Ok maybe more funny than terrifying. I have a feeling this video will be around for a while.


----------



## Mike Moore (Feb 10, 2010)

That was posted on here about 2 weeks ago. I had almost cleared it from my memory. Thanks a lot!


----------



## TeaSea (Sep 28, 2013)

there needs to be a John Wayne channel with continuous loops of the movies the Duke made and 'some' people need to be forced to sit and watch at least 4 hours a week. just sayin':yes:


----------



## afishanado (Oct 26, 2009)

Big ol' hungry gator would have made that video much more entertaining.


----------



## daniel9829 (Jan 31, 2009)

Some people should never get on the water


----------



## New2ThaSport (Apr 27, 2011)

Hahaha I told a buddy of man who can't swim flip a kayak.

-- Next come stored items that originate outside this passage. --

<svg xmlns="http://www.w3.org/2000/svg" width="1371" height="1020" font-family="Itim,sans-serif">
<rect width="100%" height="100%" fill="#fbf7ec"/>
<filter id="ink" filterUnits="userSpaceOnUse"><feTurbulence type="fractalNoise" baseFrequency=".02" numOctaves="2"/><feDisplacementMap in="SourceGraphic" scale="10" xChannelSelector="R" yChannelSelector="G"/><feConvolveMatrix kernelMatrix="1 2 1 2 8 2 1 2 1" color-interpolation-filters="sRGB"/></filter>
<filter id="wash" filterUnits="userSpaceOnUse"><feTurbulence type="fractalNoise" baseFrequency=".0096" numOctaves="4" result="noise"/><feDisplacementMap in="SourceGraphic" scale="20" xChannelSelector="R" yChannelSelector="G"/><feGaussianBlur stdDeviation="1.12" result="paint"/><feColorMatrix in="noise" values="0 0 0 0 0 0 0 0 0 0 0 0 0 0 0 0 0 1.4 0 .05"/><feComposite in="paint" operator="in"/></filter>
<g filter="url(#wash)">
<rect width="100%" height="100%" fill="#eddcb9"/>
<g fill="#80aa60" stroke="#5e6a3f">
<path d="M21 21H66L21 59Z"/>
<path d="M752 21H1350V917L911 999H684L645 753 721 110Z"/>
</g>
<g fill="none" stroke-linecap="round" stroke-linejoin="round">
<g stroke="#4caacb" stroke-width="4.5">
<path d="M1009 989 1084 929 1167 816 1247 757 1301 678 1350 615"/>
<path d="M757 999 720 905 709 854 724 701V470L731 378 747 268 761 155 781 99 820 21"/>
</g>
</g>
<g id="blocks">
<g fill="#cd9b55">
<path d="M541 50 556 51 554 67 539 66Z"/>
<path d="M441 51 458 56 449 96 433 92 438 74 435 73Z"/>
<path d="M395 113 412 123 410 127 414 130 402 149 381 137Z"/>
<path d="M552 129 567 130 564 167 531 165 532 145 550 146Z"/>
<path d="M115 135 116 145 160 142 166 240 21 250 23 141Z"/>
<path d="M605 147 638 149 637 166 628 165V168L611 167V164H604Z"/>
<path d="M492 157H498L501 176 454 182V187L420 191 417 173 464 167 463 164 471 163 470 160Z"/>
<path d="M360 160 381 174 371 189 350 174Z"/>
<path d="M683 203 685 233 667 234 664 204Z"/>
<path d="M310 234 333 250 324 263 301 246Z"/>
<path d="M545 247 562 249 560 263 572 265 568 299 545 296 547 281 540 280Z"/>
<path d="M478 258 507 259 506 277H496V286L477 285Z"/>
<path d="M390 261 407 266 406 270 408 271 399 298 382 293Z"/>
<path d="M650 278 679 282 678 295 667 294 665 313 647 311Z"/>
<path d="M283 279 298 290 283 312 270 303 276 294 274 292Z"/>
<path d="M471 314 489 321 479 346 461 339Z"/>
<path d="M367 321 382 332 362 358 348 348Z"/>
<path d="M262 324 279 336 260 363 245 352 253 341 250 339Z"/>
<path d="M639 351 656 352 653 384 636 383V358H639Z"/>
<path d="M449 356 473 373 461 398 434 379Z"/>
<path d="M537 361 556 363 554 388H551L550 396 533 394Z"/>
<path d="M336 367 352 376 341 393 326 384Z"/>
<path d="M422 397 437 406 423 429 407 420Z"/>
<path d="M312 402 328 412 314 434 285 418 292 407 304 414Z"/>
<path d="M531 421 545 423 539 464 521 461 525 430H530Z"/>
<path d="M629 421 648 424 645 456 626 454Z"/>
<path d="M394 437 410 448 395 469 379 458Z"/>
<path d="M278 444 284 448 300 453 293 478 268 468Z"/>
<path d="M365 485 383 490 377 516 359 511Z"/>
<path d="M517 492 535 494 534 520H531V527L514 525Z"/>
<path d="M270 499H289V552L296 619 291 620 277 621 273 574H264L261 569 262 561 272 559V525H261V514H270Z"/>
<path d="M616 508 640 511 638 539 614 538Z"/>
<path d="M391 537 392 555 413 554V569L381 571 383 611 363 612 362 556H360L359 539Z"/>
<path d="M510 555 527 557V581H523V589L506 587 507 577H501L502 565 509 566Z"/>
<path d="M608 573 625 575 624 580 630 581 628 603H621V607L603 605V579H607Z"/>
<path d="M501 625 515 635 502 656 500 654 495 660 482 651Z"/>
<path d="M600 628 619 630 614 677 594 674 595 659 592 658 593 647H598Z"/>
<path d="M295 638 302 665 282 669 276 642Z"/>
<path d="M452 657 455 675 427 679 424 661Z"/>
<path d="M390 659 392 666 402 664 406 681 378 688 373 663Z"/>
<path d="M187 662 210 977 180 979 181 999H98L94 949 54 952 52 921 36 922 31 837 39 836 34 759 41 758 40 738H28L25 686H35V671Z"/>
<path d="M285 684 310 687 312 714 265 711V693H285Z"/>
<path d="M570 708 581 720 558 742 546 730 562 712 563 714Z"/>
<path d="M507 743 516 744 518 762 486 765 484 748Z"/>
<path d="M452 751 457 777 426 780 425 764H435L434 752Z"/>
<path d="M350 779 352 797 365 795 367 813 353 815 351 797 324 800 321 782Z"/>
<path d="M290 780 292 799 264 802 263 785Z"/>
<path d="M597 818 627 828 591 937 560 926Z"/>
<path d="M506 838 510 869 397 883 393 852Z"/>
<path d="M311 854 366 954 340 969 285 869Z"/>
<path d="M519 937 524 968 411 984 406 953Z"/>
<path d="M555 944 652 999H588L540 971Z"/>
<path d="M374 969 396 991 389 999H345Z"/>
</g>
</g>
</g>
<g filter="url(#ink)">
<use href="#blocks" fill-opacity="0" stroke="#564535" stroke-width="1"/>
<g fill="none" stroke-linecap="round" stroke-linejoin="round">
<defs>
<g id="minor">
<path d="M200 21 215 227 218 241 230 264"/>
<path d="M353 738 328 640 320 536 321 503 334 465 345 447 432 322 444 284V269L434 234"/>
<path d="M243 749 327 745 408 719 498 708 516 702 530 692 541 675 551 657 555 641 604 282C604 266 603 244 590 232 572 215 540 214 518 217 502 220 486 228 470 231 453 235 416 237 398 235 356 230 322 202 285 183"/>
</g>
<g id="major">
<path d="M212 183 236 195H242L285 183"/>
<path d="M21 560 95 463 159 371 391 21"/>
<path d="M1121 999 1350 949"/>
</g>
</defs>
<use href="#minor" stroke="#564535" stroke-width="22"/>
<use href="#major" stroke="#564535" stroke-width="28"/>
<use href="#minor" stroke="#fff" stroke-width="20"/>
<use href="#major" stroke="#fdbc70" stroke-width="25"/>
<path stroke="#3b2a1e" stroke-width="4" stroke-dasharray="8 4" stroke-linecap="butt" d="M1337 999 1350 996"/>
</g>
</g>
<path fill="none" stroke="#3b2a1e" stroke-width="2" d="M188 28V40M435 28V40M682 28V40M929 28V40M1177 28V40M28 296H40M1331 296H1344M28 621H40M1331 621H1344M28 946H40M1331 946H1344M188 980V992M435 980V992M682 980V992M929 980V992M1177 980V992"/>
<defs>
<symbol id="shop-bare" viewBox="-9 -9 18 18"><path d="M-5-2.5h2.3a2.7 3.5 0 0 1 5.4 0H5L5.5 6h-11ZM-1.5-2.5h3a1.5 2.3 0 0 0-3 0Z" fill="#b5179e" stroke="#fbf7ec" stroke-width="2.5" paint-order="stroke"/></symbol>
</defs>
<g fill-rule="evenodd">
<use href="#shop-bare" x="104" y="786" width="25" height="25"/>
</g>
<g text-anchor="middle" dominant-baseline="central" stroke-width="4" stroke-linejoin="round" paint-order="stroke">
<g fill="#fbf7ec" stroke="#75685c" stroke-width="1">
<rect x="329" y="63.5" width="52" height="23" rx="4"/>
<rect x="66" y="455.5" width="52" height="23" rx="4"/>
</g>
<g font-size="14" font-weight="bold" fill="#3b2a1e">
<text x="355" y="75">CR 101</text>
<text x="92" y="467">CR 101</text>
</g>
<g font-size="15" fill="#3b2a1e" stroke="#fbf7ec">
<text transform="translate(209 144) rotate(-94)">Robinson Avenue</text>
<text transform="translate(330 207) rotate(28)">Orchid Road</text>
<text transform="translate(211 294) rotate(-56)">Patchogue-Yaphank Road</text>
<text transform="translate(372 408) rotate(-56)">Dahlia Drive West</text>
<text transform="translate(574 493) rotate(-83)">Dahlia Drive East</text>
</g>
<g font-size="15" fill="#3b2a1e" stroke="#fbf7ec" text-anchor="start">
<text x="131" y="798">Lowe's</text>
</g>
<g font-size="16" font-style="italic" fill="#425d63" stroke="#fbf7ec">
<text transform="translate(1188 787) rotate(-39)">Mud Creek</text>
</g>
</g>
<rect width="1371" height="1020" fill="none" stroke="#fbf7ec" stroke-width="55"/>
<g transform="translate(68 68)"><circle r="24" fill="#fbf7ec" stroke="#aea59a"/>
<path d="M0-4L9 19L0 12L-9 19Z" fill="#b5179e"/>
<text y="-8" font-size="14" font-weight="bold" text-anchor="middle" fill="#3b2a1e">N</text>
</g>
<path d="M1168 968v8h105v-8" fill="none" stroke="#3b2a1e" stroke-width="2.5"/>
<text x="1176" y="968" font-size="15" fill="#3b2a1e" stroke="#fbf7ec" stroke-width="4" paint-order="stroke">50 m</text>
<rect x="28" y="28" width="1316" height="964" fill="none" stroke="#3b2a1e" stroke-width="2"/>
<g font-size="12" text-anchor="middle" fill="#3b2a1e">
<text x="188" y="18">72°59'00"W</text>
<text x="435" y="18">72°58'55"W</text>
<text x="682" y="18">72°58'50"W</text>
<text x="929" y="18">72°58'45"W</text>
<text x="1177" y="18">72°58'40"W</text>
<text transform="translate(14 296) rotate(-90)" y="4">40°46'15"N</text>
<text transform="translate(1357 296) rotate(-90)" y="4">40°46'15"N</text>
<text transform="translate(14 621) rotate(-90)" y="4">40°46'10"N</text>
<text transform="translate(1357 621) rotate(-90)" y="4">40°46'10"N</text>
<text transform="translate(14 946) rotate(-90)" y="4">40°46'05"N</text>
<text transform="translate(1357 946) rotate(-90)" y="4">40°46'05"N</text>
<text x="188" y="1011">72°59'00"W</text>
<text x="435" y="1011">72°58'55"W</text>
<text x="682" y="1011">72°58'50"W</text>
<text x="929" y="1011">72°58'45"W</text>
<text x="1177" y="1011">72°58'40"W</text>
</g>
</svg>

Was not nearly a funny but that's because he was airborne infantry. But him white knuckling the kayak look just like this kid lol.


----------



## Bravo87 (Jun 19, 2014)

Haha oh man thanks for the laugh!


----------



## Blake R. (Mar 17, 2009)

Someone's got some sugar in the tank.

Which is fine, until said sugar melts in the water.


----------



## TeaSea (Sep 28, 2013)

Blake R. said:


> Someone's got some sugar in the tank.
> 
> Which is fine, until said sugar melts in the water.


Yep. Hard to paddle with that 'wrist problem'.


----------



## Yakavelli (Mar 17, 2010)

Wow...just...wow lol


----------



## Rickpcfl (Nov 12, 2013)

I think he needs to stay where he is more comfortable - most likely the mall. Someone failed that poor guy when raising him.


----------



## Bluediemond (Apr 28, 2009)

daniel9829 said:


> Some people should never get on the water


Too bad his parents met...


----------